The finalists in translated literature:
Négar Djavadi for Disoriental translated by Tina Kover (Europa Editions)
Hanne Ørstavik for Love translated by Martin Aitken (Archipelago Books)
Domenico Starnone for Trick translated by Jhumpa Lahiri (Europa Editions)
Yoko Tawada for The Emissary translated by Margaret Mitsutani (New Directions Publishing)
Olga Tokarczuk for Flights translated by Jennifer Croft (Riverhead Books)

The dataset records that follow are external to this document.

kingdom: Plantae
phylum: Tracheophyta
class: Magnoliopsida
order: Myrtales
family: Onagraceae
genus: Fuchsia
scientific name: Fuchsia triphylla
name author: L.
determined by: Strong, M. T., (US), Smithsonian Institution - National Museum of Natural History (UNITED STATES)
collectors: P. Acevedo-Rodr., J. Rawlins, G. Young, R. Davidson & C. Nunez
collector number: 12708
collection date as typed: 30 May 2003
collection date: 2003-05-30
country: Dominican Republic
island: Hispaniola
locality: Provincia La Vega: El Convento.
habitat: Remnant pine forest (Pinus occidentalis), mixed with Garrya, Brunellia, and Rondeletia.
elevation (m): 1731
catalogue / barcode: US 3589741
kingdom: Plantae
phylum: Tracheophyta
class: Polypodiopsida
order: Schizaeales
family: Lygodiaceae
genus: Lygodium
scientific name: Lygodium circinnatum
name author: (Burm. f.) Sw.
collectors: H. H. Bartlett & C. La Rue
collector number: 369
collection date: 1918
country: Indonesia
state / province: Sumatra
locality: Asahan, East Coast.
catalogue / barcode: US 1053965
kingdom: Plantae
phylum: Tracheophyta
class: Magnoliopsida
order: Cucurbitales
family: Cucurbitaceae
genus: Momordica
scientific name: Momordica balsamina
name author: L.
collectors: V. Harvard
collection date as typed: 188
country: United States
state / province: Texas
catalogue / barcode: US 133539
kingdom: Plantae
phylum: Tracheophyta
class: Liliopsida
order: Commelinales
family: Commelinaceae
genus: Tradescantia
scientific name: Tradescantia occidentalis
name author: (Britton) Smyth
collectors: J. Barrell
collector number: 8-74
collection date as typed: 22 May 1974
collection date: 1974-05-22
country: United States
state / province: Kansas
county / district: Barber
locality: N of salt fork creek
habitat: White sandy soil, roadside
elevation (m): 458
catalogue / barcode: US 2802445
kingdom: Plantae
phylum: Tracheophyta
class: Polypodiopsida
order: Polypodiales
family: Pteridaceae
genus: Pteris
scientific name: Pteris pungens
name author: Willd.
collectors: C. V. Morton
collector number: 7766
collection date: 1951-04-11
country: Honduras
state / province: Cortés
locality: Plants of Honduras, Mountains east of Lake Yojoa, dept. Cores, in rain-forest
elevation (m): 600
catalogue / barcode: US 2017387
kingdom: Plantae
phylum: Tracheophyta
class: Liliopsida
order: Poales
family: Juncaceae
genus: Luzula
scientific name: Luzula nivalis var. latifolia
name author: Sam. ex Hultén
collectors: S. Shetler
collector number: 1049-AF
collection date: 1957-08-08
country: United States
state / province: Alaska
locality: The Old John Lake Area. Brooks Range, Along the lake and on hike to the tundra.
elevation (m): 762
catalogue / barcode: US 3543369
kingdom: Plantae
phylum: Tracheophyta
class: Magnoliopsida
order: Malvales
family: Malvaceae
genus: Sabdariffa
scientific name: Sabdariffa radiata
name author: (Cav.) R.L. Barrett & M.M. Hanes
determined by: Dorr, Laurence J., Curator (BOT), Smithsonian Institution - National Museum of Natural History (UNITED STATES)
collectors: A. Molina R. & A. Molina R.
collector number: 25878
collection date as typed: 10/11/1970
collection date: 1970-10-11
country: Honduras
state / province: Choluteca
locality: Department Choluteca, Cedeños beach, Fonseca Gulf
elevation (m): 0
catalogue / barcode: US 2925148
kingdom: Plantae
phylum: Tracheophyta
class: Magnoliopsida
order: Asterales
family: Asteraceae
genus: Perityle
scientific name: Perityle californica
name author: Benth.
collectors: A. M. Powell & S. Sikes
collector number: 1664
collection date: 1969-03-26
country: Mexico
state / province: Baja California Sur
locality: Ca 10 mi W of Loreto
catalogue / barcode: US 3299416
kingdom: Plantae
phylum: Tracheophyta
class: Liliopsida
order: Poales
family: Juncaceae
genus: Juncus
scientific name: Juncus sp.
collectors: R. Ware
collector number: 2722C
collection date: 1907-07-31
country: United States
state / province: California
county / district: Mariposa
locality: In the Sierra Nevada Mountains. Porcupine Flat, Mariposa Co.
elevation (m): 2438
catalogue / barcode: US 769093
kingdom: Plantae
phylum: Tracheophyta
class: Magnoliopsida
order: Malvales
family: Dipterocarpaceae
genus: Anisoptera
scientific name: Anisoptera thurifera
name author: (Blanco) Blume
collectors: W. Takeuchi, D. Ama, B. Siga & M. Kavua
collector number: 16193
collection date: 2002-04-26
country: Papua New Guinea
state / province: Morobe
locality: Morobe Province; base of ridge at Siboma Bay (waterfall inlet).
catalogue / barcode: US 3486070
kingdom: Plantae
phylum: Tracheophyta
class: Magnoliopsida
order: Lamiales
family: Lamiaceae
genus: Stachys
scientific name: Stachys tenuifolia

The finalists in young people’s literature:
Elizabeth Acevedo for The Poet X (HarperTeen)
T. Anderson and Eugene Yelchin for The Assassination of Brangwain Spurge (Candlewick Press)
Leslie Connor for The Truth as Told by Mason Buttle (Katherine Tegen Books)
Christopher Paul Curtis for The Journey of Little Charlie (Scholastic Press)
Jarrett J. Krosoczka for Hey, Kiddo (Graphix)

Fiction finalist Brinkley was featured in the 2018 Poets & Writers First Fiction feature, and poetry finalist Hayes and fiction finalist Groff were both featured in Episode 20 of Ampersand: The Poets & Writers Podcast. Translation finalist Lahiri was featured in Episode 6 of Ampersand, and poetry finalist Xie and fiction finalist Makkai have both contributed to the Writers Recommend series.

Established in 1950, the National Book Awards are among the largest literary prizes given in the United States. The 2017 winners were Frank Bidart in poetry, Jesmyn Ward in fiction, Masha Gessen in nonfiction, and Robin Benway in young people’s literature.